Iconos muy cercanos. Ya en la segunda mitad del siglo XX, encontramos carteles que ponen de manifiesto el desarrollo de las industrias discográfica y cinematográfica, como los creados para el grupo musical The Beatles por el conocido fotógrafo Richard Avedon; o el de Milton Glaser para el primer disco de grandes éxitos de Bob Dylan. Los diseños del prestigioso ilustrador y diseñador Saul Bass para el director de cine Otto Preminger o el de Dorothea Fischer-Nosbisch para la película “La tentación vive arriba”, de Billy Wilder, con la icónica imagen de Marilyn Monroe, pertenecen ya a nuestro imaginario.

La década de los sesenta está influenciada por la contracultura, por una fusión alocada de sicodelia, art déco y algunos estereotipos de la ciencia-ficción; se impondrán las texturas, el colorido, y en muchas ocasiones, el kitsch.

La presencia del cartelismo vasco es destacable en la exposición del Museo de Bilbo a través del trabajo publicitario de importantes artistas como Adolfo Guiard, Aurelio Arteta, Antonio de Guezala o Elías Salaverría. En el apartado cultural destacan los carteles dedicados a la creación del Aquarium y del Kursaal en Donostia o la celebración de la Semana Vasca, que contaron con la participación de diseñadores como Agustín Ansa o Carlos Landi.
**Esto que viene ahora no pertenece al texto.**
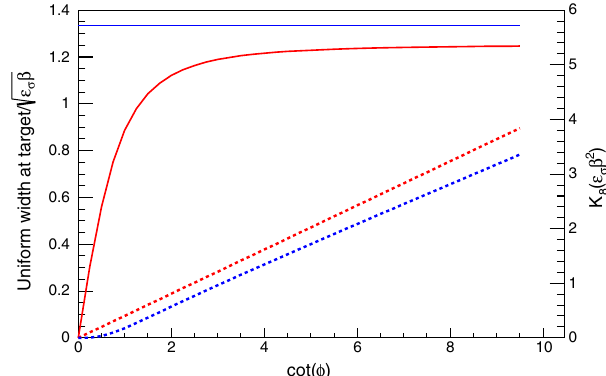
FIG. 2. Dependence of phase advance as a function of cot ϕ for uniform beamwidth at target shown on the left-hand axis as solid lines described from Ref. [29] and Eq. (13) derived from Ref. [23], respectively, denoted by red and blue lines. The required octupole strength ( K 8 ) is shown on the right-hand axis as dotted lines, as obtained by calculation using Eqs. (12) and (14), respectively. On the vertical axis in the figure is shown the beamwidth σ and the octupole strength K 8 multiplied by ffiffiffiffiffiffiffiffi p t 1 = ϵ β and ϵ σ β 2 1 , σ t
Se trata de una exposición atractiva, rebosante de información visual, en donde la historia es atravesada por estilos, nombres, marcas y referencias de todo tipo, dando lugar a una crónica social rica y compleja.

Hoy el cartel continúa siendo un método de comunicación sumamente eficaz y con un presencia destacada en nuestro entorno cotidiano. La reproducción masiva de copias, la interrelación de texto e imagen mediante nuevas herramientas digitales y la multiplicidad de soportes han propiciado nuevas formas de cartelismo. La iluminación, los soportes dinámicos y la espectacularidad de la publicidad desborda los interiores e invade los espacios públicos, a veces con una presencia exagerada que nada tiene que ver con aquellos «consejos comerciales».

De modo que todo aquel universo de formas y mensajes que fue generado en paralelo a las retóricas oficiales del arte y de la cultura cobran, con el paso del tiempo, el valor de documento. Pliegos de papel que surgieron con vocación efímera, pero que han adquirido el estatus de pieza de coleccionista, invitándonos a ser conscientes de los mensajes que vemos en las paredes. ¿Se han puesto a pensar cómo será el cartel de esta exposición?